Las redes sociales ya forman parte de nuestra vida cotidiana y nos muestran cómo la humanidad ha ido cambiando en el siglo XXI. Su asombrosa progresión en la última década y media se refleja en su enorme popularidad, tanto es así que sus usuarios se cuentan por miles de millones en todo el mundo.
A pesar de su auge, estos gigantes digitales pusieron en evidencia su propia vulnerabilidad y fragilidad, registrando, por consiguiente, grandes pérdidas bursátiles. Pruebas de ello fueron el caso Cambridge Analytica y el escandalo informático en el mercado asiático. Estos sucesos revelaron la incapacidad de las redes sociales para compatibilizar lo público con lo privado, ya que millones de datos personales fueron sustraídos y divulgados. Como resultado, entre los usuarios creció cierto recelo, y se produjo la así llamada crisis de identidad, es decir, la no utilización o la huida de las redes por parte de sus consumidores.

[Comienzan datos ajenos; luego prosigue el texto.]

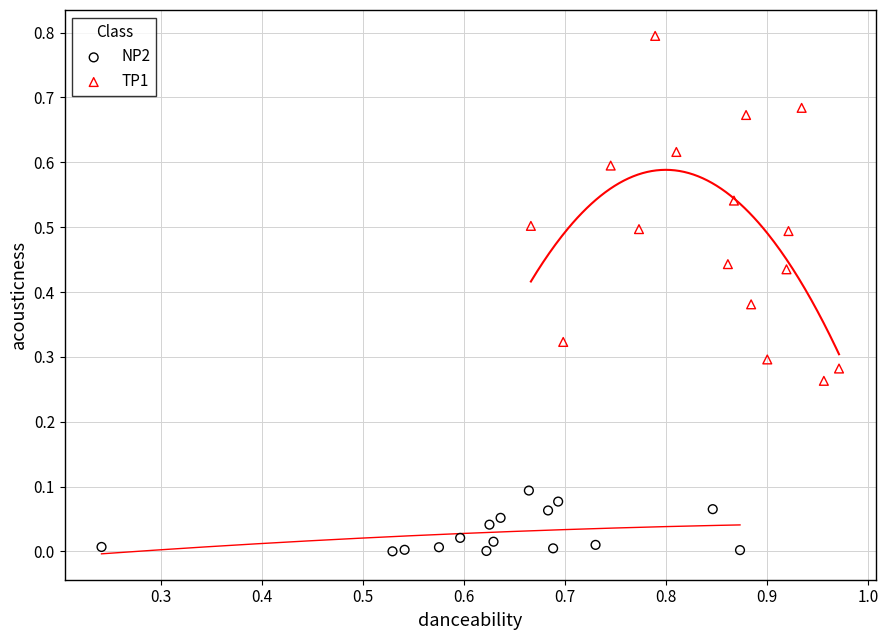

Which series has the largest Y range (max minus min)?

TP1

Este fenómeno, acusado sobre todo en el seno europeo, ha supuesto la implantación en el viejo continente del Reglamento general de privacidad de datos, aunque inicialmente fuera no reconocido o malinterpretado por parte de las empresas involucradas. Además, la nueva normativa establece la limitación de acceso a las plataformas digitales de los menores de dieciséis años (en España, catorce). Asimismo, se indica que los padres son los responsables de vigilar que los propios menores no creen por sí mismos sus cuentas y que las redes sociales tienen prohibido captar sus datos, so pena de una considerable sanción. La polémica está servida.